Cependant Timothée, résolu à s’amuser le plus longtemps possible de cette comédie, inventée et mise en jeu par son génie facétieux, car Abul n’avait pas plus songé à réclamer ses deux mille sequins pour acheter de la soie blanche qu’il n’avait songé à trouver Mattea jolie ; Timothée, dis-je, semblable à un petit gnome ironique, prolongeait les émotions de M. Zacomo en le jetant dans une perpétuelle alternative de crainte et d’espoir.
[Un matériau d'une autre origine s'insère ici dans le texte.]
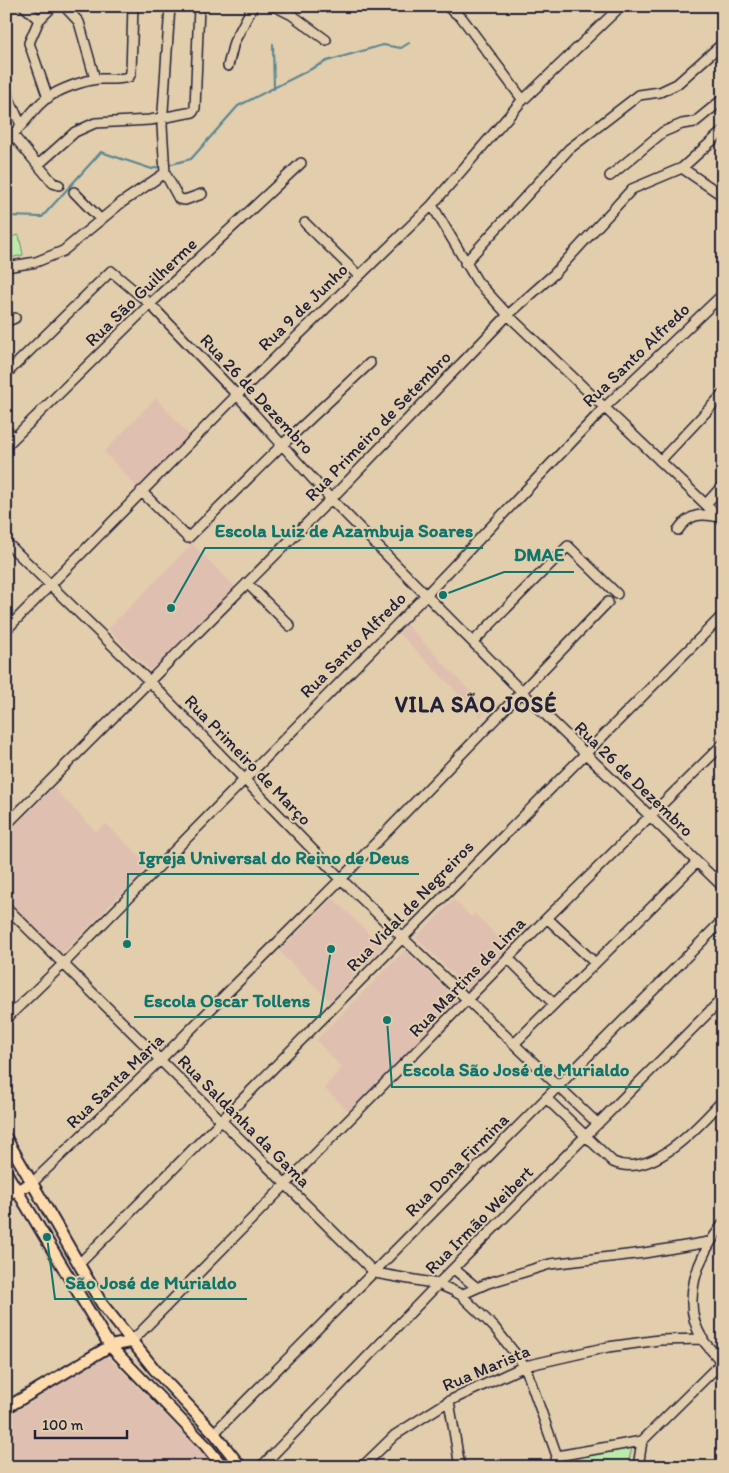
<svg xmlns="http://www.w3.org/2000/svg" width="729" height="1473" font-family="Itim,sans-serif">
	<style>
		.built { fill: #dfc0b0 }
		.green { fill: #bbeaa9; stroke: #6e8672 }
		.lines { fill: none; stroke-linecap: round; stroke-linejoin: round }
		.stream { stroke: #548593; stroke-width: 2 }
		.minor-casing { stroke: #22223b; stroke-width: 12 }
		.major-casing { stroke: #22223b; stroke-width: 14 }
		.minor { stroke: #e2cdac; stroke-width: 9 }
		.major { stroke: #fedbac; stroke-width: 10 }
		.labels { text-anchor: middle; stroke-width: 4; stroke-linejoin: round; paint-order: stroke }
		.street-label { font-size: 18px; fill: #22223b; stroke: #e2cdac }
		.district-label { font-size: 22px; font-weight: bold; letter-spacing: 1px; fill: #22223b; stroke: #e2cdac }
		.leader { fill: none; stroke: #0f766e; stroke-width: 2 }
		.callout-dot { fill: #0f766e; stroke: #e2cdac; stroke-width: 2 }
		.callout-label { font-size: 19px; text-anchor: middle; font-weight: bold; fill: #0f766e; stroke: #e2cdac; stroke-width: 4; stroke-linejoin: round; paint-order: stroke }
	</style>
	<rect width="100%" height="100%" fill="#e2cdac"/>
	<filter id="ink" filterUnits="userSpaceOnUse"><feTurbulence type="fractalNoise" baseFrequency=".02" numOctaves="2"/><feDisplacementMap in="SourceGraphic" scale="10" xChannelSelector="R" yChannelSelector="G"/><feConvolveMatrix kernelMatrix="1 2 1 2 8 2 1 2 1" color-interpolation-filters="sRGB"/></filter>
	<g filter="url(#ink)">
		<!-- built -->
		<path class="built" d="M 156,398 L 189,435 L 137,487 L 104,452 Z
			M 192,544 L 235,587 L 151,671 L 108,629 Z
			M 406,624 L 488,710 L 481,717 L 398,632 Z
			M 53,787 L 96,832 L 106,824 L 149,865 L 61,955 L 6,900 L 6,835 Z
			M 333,898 L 382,947 L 330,1001 L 279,951 Z
			M 454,900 L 471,917 L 475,914 L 510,949 L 469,990 L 416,937 Z
			M 405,950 L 458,1000 L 349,1111 L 324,1088 L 342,1068 L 316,1040 Z
			M 106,1355 L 193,1443 L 213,1467 L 6,1467 L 6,1418 Z"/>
		<!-- green -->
		<path class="green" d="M 19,235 L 23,255 L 6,259 L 6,238 Z
			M 632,1448 L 627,1467 L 560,1467 L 561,1461 Z"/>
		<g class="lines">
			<!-- stream -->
			<path class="stream" d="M 273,44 L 274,89
				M 168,165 L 191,159 L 238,106 L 327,61 L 383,45 L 401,48 L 409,43
				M 6,216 L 42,217 L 101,152 L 152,169 L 161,166"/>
			<defs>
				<path id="minor" d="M 24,6 L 39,20 L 53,6
					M 64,6 L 79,22 L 95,79
					M 170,6 L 162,126 L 165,173 L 179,199 L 185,200 L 202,194
					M 274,6 L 292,15 L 326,40
					M 446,6 L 462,18 L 523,100
					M 39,20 L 29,43 L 48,98
					M 228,66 L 234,42 L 253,6
					M 6,92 L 21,125
					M 13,135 L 53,183 L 59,185
					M 6,139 C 23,129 31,109 47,98 C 60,89 82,81 98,79 C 108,79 119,80 129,77 L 131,73 L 133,6
					M 38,165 L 75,132 L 95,123 L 150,120 L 193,112 L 195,108 L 199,6
					M 682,168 L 723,196
					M 610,176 L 663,132 L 682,124 L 695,122 L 723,99
					M 74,192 L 101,220
					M 432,205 L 477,281 L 508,315 L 723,521
					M 305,223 L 359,276
					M 465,263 L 569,149 L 639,95 L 660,92 L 677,84 L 723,43
					M 6,267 L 36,262 L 63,251 L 121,203 L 165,173
					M 6,322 L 15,318
					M 6,374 L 111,271 L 150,304 L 237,395 L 331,499 L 521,691 L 723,887
					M 6,430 L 14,438
					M 6,446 L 150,304 L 301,163
					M 660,461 L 723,394
					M 141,491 L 188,538 L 282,445 L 370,363
					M 706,504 L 723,485
					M 678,530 C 689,514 700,513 719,517
					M 6,542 L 149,681 L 341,879 L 598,1124
					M 247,583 L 290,626
					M 6,630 L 237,395 L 432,205 L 520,103 L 621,6
					M 473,642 L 568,546 L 617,594
					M 6,825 L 331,499 L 508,315 L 554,274 L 632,189 L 682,168 L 723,131
					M 715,879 L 723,871
					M 6,907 L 375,1273 L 438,1284 L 454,1291 L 461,1295 L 494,1327 L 525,1366 L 557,1456 L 554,1467
					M 547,918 L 595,963
					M 508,958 L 554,1004
					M 6,1019 L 63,964 L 426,595 L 605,407 L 723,294
					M 514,1044 L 697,862
					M 546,1098 L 613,1162 C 652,1180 700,1125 723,1100
					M 32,1183 L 160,1060 L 341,879 L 608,602
					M 723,1224 C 698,1256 679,1302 703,1340 C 709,1349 718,1356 723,1365
					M 79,1264 L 723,615
					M 454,1269 L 477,1288
					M 461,1295 L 488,1283 L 550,1264 L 644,1253 L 709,1242
					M 131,1342 L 547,918 L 723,744
					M 449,1401 L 460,1467
					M 214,1433 L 723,920
					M 557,1456 L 642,1441 L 723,1361
					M 261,1467 L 438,1284 L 723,998
					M 362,1467 L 395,1435 L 449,1401 L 525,1366 L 608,1347 L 659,1340 L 703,1339
					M 638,1467 L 642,1441"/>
				<path id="major" d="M 6,1138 L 102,1304 L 155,1370 L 214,1433 L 241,1467
					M 6,1172 L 110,1346 L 206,1446 L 223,1467
					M 6,1195 L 32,1183
					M 6,1408 L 110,1346 L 131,1342"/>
			</defs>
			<!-- minor casing -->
			<use href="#minor" class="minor-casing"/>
			<!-- major casing -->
			<use href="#major" class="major-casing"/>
			<!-- minor -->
			<use href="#minor" class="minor"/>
			<!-- major -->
			<use href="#major" class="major"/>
		</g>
	</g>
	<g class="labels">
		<!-- street labels -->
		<g class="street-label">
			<text transform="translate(141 292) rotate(-44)" y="6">Rua São Guilherme</text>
			<text transform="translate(303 307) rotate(-44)" y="6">Rua 9 de Junho</text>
			<text transform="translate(636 355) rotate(-44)" y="6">Rua Santo Alfredo</text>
			<text transform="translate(257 394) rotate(47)" y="6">Rua 26 de Dezembro</text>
			<text transform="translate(378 426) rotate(-46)" y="6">Rua Primeiro de Setembro</text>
			<text transform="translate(353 645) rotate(-45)" y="6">Rua Santo Alfredo</text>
			<text transform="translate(248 760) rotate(46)" y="6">Rua Primeiro de Março</text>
			<text transform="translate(634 779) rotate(44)" y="6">Rua 26 de Dezembro</text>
			<text transform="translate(410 906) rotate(-46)" y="6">Rua Vidal de Negreiros</text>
			<text transform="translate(467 977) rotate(-46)" y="6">Rua Martins de Lima</text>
			<text transform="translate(115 1081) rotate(-44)" y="6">Rua Santa Maria</text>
			<text transform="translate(244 1121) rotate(45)" y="6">Rua Saldanha da Gama</text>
			<text transform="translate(457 1165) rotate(-45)" y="6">Rua Dona Firmina</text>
			<text transform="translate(479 1220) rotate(-45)" y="6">Rua Irmão Weibert</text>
			<text transform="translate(486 1368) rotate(-23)" y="6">Rua Marista</text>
		</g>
		<!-- district labels -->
		<g class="district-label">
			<text x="476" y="712">VILA SÃO JOSÉ</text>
		</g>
	</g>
	<!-- callouts -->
	<path class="leader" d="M171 608L205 548H483M443 595L504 572H574M127 944L128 874H419M331 949L320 1017H134M387 1020L392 1087H641M47 1237L55 1299H247"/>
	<g class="callout-dot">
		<circle cx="171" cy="608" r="5"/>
		<circle cx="443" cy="595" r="5"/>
		<circle cx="127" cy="944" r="5"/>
		<circle cx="331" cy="949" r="5"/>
		<circle cx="387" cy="1020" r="5"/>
		<circle cx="47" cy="1237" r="5"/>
	</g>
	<g class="callout-label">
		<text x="344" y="537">Escola Luiz de Azambuja Soares</text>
		<text x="539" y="561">DMAE</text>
		<text x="274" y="864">Igreja Universal do Reino de Deus</text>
		<text x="227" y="1007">Escola Oscar Tollens</text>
		<text x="516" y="1076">Escola São José de Murialdo</text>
		<text x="151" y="1289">São José de Murialdo</text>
	</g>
	<!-- margin -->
	<rect width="729" height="1473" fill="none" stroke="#e2cdac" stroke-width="25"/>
	<rect x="12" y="12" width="704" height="1448" fill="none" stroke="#22223b" stroke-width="2" filter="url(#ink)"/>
	<!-- scale -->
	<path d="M35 1430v8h92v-8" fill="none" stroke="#22223b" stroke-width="2.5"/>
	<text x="42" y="1430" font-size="15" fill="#22223b" stroke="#e2cdac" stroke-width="4" paint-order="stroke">100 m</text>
</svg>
Celui-ci le pressait de communiquer à Abul la proposition d’acheter la soie smyrniote de moitié avec lui, offrant de payer le tout comptant, et de ne rembourser à Abul les deux mille sequins qu’avec le bénéfice de l’affaire. Mais il n’osait pressentir le rôle que jouait Mattea dans cette négociation ; car rien dans la contenance d’Abul ne trahissait une passion dont elle fût l’objet. Timothée retardait toujours cette proposition formelle d’association, en disant qu’Abul était sombre et intraitable si on le dérangeait quand il était en train de fumer un certain tabac. Voulant voir jusqu’où irait la cupidité misérable du Vénitien, il le fit consentir à descendre sur la rive droite de la Zueca, et à s’asseoir avec sa fille et le musulman sous la tente d’un café. Là, il commença un dialogue fort divertissant pour tout spectateur qui eût compris les deux langues qu’il parla tour à tour ; car, tandis qu’il s’adressait à Zacomo pour établir avec lui les conditions du traité, il se tournait vers son maître et lui disait :

— M. Spada me parle de la bonté que vous avez eue jusqu’ici de ne jamais user de vos billets à ordre, et d’avoir bien voulu attendre sa commodité ; il dit qu’on ne peut avoir affaire à un plus digne négociant que vous.